Beber es placer y no consuelo porque las cosas horribles son horribles y por eso mismo son horribles: en España, ha sido rara la figura del que mezcla el alcohol con la moral o de algún modo busca abrevar para salvarse. En su consistencia seria, el alcohol permite un approach más bien jocundo por más que beber es otro aprendizaje en el que nadie evita aprender por el error. Como el alma, el cuerpo tiene también sus ilusiones y el alcohol sigue siendo un misterio, parcialmente evitado por quienes se esfuerzan por fermentar o destilar mejor. De pronto, hay serios motivos para el lamento porque llevamos años sin un ‘campari testarrosa’, porque hace tiempo que no vamos a París o porque últimamente nadie nos dice ‘molas mazo’: haber bebido es haber vivido y la socialización desensimisma hasta hacer de nosotros un canto rodado y no una piedra pómez. Es cuestión de reposo horaciano frente al histerismo habitual de la propaganda antialcohólica. Como siempre, el corazón tiene sus razones que el ministerio no entiende, más dado a gobernar sobre robots. El vino alegre, la cerveza fría y suculenta, están entre las certezas fundamentales de la vida.

La gente anciana del lugar aún recuerda los tiempos en que uno se podía pedir una combinación y lo que llegaba a la mesa era un vermú y no un liguero. Lo acompañaban patatas fritas, que en este país son excelentes: esa es una acepción más del rompimiento de gloria del aperitivo, momento genésico en que el mediodía vuelve a su placidez esférica, llueve exactamente como tiene que llover, el cielo logra su mejor azul o el sol luce sin molestia. Es un plazo gracioso de tiempo que se nos concede para la ecuanimidad y la puesta en valor de lo vivido. Por un instante, olvidamos la peor de las sonrisas y hay ahí –como en la noche- una posibilidad ilimitada, una posibilidad de expansión y comunicación ilimitadas. Beber es siempre algo magnánimo, como revelan los bolsillos vacíos tras las copas. Paralelamente, otra sabia tautología indica que no hay que beber por beber aunque siempre se bebe por beber.

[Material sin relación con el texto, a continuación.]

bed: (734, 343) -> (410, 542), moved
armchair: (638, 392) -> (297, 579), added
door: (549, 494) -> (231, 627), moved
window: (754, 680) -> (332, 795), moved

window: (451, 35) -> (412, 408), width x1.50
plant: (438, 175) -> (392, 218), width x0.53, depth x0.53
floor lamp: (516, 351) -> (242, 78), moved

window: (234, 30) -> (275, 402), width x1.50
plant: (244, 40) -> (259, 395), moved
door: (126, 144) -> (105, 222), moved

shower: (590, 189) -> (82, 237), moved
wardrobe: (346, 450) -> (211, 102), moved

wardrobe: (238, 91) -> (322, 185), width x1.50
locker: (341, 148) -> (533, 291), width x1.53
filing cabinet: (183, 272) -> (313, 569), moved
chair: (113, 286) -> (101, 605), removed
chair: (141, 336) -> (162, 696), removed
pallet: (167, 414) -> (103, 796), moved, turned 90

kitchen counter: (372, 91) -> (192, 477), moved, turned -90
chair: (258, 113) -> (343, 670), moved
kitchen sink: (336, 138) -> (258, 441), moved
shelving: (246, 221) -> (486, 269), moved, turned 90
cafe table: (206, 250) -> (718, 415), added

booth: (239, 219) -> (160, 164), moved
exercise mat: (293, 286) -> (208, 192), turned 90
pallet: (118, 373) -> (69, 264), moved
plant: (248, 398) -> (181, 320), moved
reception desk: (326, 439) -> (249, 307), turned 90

Fraguar una ley del vino contra el poderoso gremio del país será una invitación para los bodegueros de Sudáfrica o Australia, por lo general ya millonarios. En este momento, incluso los vinos de Yecla y de Jumilla abandonaron los problemas de matemáticas de primaria para correr tras el laurel. Los accidentes de tráfico tienen menos que ver con el vino que con la licorería más salvaje, como ya saben en Francia. Pese a todo, ¿quién espera de sí mismo mucho bien? Beber dos caipirinhas y volverse a casa en coche es una irresponsabilidad pero a veces conviene caer en lo más parvo para no caer en la gravedad de desear a la mujer de tu vecino o decir una mentira: también hay que aprender a ser falible, cualidad moral mejor que ser perfecto. El alcohol humaniza mucho y reinstaura la sabiduría que fue fundamental para las sociedades: combinar, grosso modo, la virtud pública con el vicio privado. A los dieciocho años, desde luego, renta menos jugar a videojuegos o leer libros de poesía: entre los arrepentimientos de la vida está el haber pasado más tiempo con el profeta Oseas y el poeta Leopardi que en el bar. A cambio, pasan los años, llega la alta madrugada y podemos recordar aquel verso que hablaba de dulzuras y naufragios.